Vorletzte Woche haben wir mit unseren "Kleinen" (den 4 bis 8-jährigen) einen Ausflug in den Zoo von Palermo gemacht, da sie in den vergangenen Wochen inhaltlich zum Thema "Animales- also Tiere" gearbeitet haben. Für viele Kinder war es as erste Mal, dass sie aus ihrem Barrio raus und in die Großstadt nach Capital gefahren sind. Der Tag war insgesamt wirklich schön - Wetter war super, Kinder gut drauf und der Zoo war auch wirklich schön, wenn auch die Tierhaltung, meiner Meinung nach, teilweise nicht ganz artgerecht war. Aber da gelten hier wohl ebenfalls andere Richtlinien als in Deutschland.

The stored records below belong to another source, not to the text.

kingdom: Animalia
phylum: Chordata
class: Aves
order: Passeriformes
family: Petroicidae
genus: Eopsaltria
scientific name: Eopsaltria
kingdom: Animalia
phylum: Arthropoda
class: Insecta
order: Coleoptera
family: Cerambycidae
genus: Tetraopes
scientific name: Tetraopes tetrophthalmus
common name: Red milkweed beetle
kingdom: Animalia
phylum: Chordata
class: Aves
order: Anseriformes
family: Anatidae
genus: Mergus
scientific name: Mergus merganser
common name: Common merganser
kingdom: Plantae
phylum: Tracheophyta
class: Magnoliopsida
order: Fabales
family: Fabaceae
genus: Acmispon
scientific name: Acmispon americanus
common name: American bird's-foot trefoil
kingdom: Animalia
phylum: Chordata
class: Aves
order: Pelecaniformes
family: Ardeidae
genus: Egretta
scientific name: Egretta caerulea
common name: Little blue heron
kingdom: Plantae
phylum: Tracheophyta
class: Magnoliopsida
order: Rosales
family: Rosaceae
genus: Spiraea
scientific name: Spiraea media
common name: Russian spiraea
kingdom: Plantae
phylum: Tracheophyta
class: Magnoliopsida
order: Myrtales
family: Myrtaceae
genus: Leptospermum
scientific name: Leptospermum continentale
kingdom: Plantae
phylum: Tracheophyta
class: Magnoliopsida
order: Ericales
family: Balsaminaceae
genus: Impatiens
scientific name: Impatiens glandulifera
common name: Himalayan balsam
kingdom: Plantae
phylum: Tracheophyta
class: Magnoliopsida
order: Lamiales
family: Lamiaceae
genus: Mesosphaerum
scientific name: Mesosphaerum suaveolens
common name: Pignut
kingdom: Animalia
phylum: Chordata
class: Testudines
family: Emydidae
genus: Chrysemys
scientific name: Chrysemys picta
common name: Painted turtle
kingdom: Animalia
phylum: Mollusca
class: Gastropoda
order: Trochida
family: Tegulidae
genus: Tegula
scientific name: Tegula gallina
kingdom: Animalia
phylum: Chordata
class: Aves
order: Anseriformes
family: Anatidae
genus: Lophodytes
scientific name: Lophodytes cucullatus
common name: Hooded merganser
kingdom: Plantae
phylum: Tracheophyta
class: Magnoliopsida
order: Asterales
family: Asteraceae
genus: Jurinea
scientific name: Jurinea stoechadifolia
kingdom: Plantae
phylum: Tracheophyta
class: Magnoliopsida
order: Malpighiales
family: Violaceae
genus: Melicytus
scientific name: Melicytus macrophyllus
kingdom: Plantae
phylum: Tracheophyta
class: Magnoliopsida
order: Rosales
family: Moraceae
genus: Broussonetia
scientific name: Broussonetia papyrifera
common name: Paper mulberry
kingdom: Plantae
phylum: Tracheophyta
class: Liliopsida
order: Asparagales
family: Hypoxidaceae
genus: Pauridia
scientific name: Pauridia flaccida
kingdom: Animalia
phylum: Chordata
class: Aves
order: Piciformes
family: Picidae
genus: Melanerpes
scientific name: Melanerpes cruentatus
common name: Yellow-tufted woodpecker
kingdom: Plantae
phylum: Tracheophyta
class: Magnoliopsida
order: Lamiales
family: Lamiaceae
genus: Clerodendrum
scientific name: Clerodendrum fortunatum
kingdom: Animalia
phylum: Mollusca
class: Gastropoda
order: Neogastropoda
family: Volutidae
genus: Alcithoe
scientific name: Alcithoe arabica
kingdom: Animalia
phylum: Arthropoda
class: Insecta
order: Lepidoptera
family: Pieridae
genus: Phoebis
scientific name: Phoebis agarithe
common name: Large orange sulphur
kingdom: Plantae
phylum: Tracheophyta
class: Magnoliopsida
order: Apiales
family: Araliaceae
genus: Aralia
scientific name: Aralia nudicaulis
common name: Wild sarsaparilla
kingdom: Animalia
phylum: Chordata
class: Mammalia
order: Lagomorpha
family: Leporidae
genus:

In dem neuen Fotoalbum hab ich auch endlich mal Fotos von La Paloma und unseren Aktionen online gestellt. Ich dachte mir, ich schreibe mal die Namen bzw. Spitznamen der Kinder und Betreuer dazu, damit ihr mal hört, wie die Leute hier so heißen ;) Lenas und Lisas gibt's hier nämlich nicht so viele...
So, eigentlich wollte ich noch von dem Renovierungswahn meiner Mitbewohner (die beiden, bzw. eher Simon, haben nämlich über's Wochenende ihren monströsen Schrank zerkloppt und nun ihr Zimmer neu eingerichtet) und dem Tohuwabohu der argentinischen Behörden bzgl. unseres Visums erzählen, aber dazu habe ich jetzt keine Lust und keine Energie mehr ;)Mittlerweile ist es auch schon 1 Uhr und ich schließlich muss ich ja morgen wieder früh *hust* aufstehen und arbeiten.
Abrazos, liebste Grüße
eure Merle
PS: Ach ja, eins noch, wem Schwarz-Gelb auch nicht gefällt: Wandert doch einfach aus, kommt zu mir nach Argentinien =)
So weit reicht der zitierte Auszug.